If you use Stripe webhooks in a SaaS app, you need to think about idempotency. Not because Stripe is unreliable, but because webhooks are delivered over the internet, your server can fail halfway through a request, and payment events can be retried or resent.
The keyword here is Stripe webhook idempotency. It means your webhook can receive the same event more than once and still produce the correct result only once.
That sounds like a small backend detail until the duplicate action is a welcome email, a paid workspace, a credit grant, an invoice record, or a subscription entitlement. Then it becomes production behavior.
What is Stripe webhook idempotency?
Idempotency means an operation can run multiple times and leave the system in the same state as running once.
For Stripe webhooks, the practical version is simple:
If Stripe sends the same webhook twice, your app should not perform the same side effect twice.
Some database writes are naturally close to idempotent. Updating a user row with the latest subscription status is usually fine because the second write sets the same value again.
Other actions are not safe by default:
- Sending an order confirmation email
- Creating a workspace
- Granting credits
- Adding seats
- Creating an onboarding checklist
- Recording an audit event
- Capturing or cancelling a payment intent
Those actions need a durable duplicate guard.
Why duplicate Stripe webhooks happen
Stripe expects your webhook endpoint to return a successful response. If your endpoint times out, returns an error, or has a network problem, Stripe can retry the event.
You can also resend events manually from the Stripe Dashboard or the Stripe CLI during testing. That is useful, but it means your local code should behave the same way production code behaves: repeated delivery should not cause repeated fulfillment.
There is another subtle case. You may receive different Stripe event IDs that point at the same business object. For example, a checkout session can be involved in multiple related events, and a subscription can receive many updates over its lifetime.
That is why the idempotency key should match the side effect you are protecting, not blindly every Stripe event.
The wrong guard: only checking metadata
A common first attempt is to store something like processed: true in Stripe metadata and check it before doing work.
Metadata is useful. Plainform uses Stripe session metadata so the order page can show the final payment state after the webhook finishes.
But metadata should not be your only duplicate guard. It is not an atomic lock around your database, email provider, and provisioning logic. Two webhook deliveries can start close together, both read the old metadata, and both run the same side effect before either one writes the final state.

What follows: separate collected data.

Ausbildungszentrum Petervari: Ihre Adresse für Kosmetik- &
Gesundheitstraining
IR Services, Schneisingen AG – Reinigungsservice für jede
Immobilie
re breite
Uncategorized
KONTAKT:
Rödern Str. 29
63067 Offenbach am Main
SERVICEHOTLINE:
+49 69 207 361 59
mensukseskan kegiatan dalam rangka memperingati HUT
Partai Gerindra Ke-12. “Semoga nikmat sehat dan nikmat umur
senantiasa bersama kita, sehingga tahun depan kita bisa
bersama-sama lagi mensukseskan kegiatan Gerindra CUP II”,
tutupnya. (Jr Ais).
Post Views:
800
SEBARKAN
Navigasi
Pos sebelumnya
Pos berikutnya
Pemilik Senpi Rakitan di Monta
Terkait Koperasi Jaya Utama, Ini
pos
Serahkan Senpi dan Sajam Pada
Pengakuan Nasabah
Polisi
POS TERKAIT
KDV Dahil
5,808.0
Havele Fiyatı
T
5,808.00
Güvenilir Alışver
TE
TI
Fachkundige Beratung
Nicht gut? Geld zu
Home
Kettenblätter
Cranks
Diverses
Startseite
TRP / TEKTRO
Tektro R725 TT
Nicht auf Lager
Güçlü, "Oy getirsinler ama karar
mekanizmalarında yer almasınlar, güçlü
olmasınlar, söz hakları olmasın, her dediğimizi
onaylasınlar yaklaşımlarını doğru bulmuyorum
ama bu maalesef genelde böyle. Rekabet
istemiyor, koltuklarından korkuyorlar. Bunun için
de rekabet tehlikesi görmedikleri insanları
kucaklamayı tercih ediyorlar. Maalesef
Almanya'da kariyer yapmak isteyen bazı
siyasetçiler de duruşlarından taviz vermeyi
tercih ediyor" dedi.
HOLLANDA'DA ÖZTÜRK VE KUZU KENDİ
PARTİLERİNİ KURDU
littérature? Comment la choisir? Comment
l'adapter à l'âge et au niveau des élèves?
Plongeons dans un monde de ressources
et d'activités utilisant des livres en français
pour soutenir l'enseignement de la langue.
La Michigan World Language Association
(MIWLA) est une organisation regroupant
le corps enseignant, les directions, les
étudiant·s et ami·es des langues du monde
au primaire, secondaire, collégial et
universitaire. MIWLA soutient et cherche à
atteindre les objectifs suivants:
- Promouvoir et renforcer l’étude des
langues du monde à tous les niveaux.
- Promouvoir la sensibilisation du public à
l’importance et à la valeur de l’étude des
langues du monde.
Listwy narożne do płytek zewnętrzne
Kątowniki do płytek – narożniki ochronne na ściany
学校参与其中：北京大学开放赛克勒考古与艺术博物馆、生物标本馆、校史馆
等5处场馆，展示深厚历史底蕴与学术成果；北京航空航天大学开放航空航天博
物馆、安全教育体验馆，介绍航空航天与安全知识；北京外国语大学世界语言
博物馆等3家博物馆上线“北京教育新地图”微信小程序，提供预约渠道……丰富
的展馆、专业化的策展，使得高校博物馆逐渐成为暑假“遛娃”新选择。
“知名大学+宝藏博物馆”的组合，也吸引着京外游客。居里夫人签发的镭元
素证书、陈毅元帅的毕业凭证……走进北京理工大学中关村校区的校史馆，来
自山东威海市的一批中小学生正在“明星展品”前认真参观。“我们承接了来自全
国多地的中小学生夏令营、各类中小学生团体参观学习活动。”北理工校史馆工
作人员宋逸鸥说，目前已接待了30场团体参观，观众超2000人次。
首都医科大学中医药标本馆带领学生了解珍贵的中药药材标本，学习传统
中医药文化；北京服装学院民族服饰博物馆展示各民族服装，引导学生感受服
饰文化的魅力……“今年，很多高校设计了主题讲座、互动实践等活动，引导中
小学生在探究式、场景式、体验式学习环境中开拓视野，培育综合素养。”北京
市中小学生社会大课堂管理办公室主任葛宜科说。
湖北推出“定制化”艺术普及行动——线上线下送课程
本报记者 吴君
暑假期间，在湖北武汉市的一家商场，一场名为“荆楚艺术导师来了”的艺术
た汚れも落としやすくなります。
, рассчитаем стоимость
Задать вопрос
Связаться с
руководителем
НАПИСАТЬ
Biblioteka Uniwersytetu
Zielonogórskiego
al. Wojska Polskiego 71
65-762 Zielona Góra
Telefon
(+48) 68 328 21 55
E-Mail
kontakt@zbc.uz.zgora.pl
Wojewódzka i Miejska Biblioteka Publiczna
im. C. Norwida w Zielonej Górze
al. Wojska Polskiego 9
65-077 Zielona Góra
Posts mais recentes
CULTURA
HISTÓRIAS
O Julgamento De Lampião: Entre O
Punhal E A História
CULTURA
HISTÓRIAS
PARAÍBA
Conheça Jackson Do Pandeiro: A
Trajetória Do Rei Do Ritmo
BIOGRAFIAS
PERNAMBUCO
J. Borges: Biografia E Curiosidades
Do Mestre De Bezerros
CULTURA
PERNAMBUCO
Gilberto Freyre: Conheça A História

For anything important, use a database-backed unique key.
The durable key pattern
The safer pattern is to create a table for processed webhook work. In Plainform, that table is StripeWebhookProcess.
Before the webhook sends an email, captures a payment, syncs a subscription, or runs app-specific side effects, it claims a unique key:
const key = `stripe:checkout-session-completed:${session.id}`;
const claimed = await claimStripeWebhookKey({
key,
stripeEventId,
eventType: 'checkout.session.completed',
objectId: session.id,
});
if (!claimed) {
return NextResponse.json(
{ message: 'Checkout session already processed.' },
{ status: 200 }
);
}If the insert succeeds, this delivery owns the work. If another delivery tries the same key, the database rejects it and the handler returns 200 without repeating the side effect.
That 200 matters. You do not want Stripe to keep retrying an event you intentionally skipped because it was already handled.
Which key should you use?
The key should be based on the business action.
For checkout completion, Plainform uses the checkout session ID:
stripe:checkout-session-completed:cs_...
stripe:subscription-checkout-session-completed:cs_...That means resending the same completed checkout session does not resend order emails or rerun checkout-level fulfillment.
For subscription lifecycle events, Plainform uses different keys depending on the event:
stripe:subscription-created:sub_...
stripe:subscription-updated:evt_...
stripe:subscription-deleted:sub_...created and deleted are tied to the subscription ID because those should normally run once for that subscription lifecycle. updated uses the Stripe event ID because a subscription can be updated many legitimate times. Blocking every future update by subscription.id would be wrong.
If you add more specific business actions, make the key more specific. For example, a cancellation-scheduled email might use the subscription ID plus the cancel date, while a plan-change side effect might include the old and new price IDs.
What should happen on failure?
A good idempotency system should not permanently block retries after a failed attempt.
Plainform marks a claimed key as:
processingwhile the handler is runningprocessedafter successfailedif the handler throws or returns a failed response
Failed keys can be reclaimed on a later retry. That gives you protection against duplicates without hiding real failures.
How to Handle Stripe Webhooks Safely
Treat every Stripe webhook as something that may arrive more than once. The handler should either repeat a harmless update or skip side effects that already ran.
If a webhook only updates the same database field to the same value, duplicate delivery may not hurt you. But once the webhook sends emails, creates records, grants access, captures payments, or provisions paid features, you need a durable duplicate guard.
Use Stripe metadata for UI state. Use your database for idempotency. That split keeps the user experience clear and the fulfillment logic safe.